• _Document excerpt_
========================

How to convert CSV file to multiline JSON?

Question

Here's my code, really simple stuff...

import csv
import json

csvfile = open('file.csv', 'r')
jsonfile = open('file.json', 'w')

fieldnames = ("FirstName","LastName","IDNumber","Message")
reader = csv.DictReader( csvfile, fieldnames)
out = json.dumps( [ row for row in reader ] )
jsonfile.write(out)

Declare some field names, the reader uses CSV to read the file, and the filed names to dump the file to a JSON format. Here's the problem...

Each record in the CSV file is on a different row. I want the JSON output to be the same way. The problem is it dumps it all on one giant, long line.

I've tried using something like for line in csvfile: and then running my code below that with reader = csv.DictReader( line, fieldnames) which loops through each line, but it does the entire file on one line, then loops through the entire file on another line... continues until it runs out of lines.

Any suggestions for correcting this?

Edit: To clarify, currently I have: (every record on line 1)

[{"FirstName":"John","LastName":"Doe","IDNumber":"123","Message":"None"},{"FirstName":"George","LastName":"Washington","IDNumber":"001","Message":"Something"}]

What I'm looking for: (2 records on 2 lines)

{"FirstName":"John","LastName":"Doe","IDNumber":"123","Message":"None"}
{"FirstName":"George","LastName":"Washington","IDNumber":"001","Message":"Something"}

Not each individual field indented/on a separate line, but each record on it's own line.

Some sample input.

"John","Doe","001","Message1"
"George","Washington","002","Message2"

i'm not sure your code does *exactly* what you say; it should produce `[{..row..},{..row..},...]` not `{..row..}{..row..}..`. That is to say, the output looks like it will be a json array of json objects, not a stream of unconnected json objects. — SingleNegationElimination, Oct 31 '13 at 12:42

score 174 · Accepted Answer · answered Oct 31 '13 at 12:49

174

The problem with your desired output is that it is not valid json document,; it's a stream of json documents!

That's okay, if its what you need, but that means that for each document you want in your output, you'll have to call json.dumps.

Since the newline you want separating your documents is not contained in those documents, you're on the hook for supplying it yourself. So we just need to pull the loop out of the call to json.dump and interpose newlines for each document written.

import csv
import json

csvfile = open('file.csv', 'r')
jsonfile = open('file.json', 'w')

========================

• _About this task_
List every field name that the code in the CSV-to-JSON thread declares. The material that follows comes from a separate source.

========================

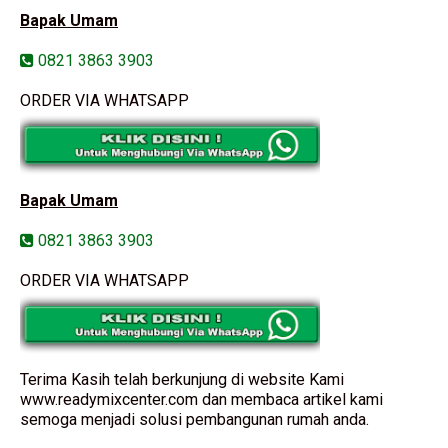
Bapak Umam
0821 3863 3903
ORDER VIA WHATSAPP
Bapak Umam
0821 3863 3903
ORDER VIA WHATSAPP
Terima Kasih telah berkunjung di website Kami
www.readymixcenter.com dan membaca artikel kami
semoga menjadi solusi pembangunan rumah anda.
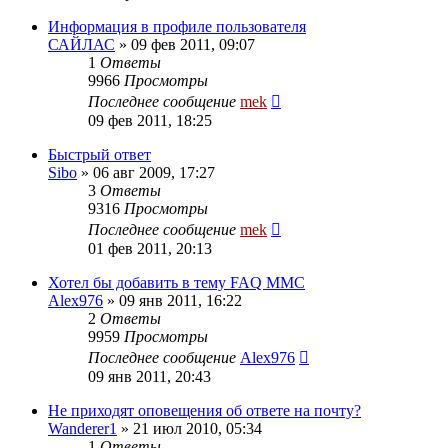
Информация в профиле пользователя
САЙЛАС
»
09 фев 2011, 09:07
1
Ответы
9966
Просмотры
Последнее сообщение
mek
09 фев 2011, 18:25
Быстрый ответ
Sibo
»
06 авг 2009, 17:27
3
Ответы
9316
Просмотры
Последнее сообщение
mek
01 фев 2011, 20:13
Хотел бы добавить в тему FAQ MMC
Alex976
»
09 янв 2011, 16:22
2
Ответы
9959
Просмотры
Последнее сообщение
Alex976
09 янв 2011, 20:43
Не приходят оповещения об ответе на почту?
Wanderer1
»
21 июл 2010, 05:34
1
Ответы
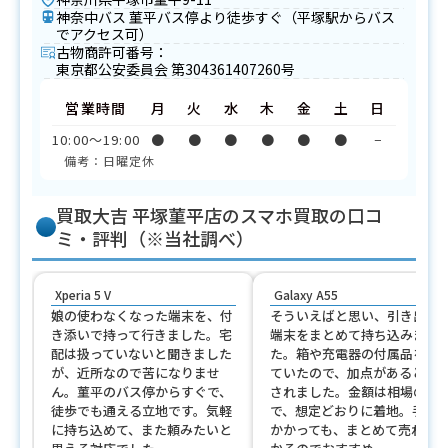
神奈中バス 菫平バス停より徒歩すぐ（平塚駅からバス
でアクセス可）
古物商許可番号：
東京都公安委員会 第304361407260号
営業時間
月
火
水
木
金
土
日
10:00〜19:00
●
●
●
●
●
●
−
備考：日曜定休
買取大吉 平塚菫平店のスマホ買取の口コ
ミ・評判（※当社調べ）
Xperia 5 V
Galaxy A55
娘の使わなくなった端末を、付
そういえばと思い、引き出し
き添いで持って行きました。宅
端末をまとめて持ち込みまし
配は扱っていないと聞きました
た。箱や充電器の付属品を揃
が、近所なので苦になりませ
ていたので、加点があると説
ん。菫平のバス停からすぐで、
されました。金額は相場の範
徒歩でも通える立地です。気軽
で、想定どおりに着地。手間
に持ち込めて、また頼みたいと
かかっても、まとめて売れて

========================

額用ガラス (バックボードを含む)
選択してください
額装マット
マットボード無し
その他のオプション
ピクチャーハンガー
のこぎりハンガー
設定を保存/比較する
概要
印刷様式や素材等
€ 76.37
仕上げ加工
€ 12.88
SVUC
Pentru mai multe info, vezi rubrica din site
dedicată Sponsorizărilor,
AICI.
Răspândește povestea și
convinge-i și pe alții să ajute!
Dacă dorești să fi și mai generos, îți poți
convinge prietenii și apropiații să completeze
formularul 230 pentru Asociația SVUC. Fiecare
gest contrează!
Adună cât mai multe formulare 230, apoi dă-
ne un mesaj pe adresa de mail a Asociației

========================

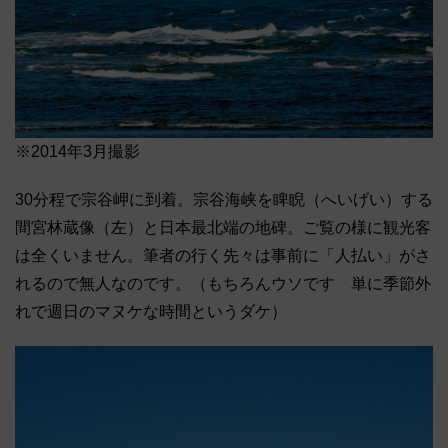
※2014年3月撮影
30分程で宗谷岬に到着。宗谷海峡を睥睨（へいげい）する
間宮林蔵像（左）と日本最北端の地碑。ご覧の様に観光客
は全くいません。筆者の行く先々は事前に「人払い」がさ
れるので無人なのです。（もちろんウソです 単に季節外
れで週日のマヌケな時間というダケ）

========================

• _Task answer_
FirstName, LastName, IDNumber, Message